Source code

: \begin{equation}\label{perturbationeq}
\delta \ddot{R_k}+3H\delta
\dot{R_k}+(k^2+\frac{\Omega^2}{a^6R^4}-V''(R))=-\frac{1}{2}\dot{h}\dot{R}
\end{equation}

__TASK OBJECTIVE__
Output all of the data exactly.

__EXERCISE RESPONSE__
Source code

: \begin{equation}\label{perturbationeq}
\delta \ddot{R_k}+3H\delta
\dot{R_k}+(k^2+\frac{\Omega^2}{a^6R^4}-V''(R))=-\frac{1}{2}\dot{h}\dot{R}
\end{equation}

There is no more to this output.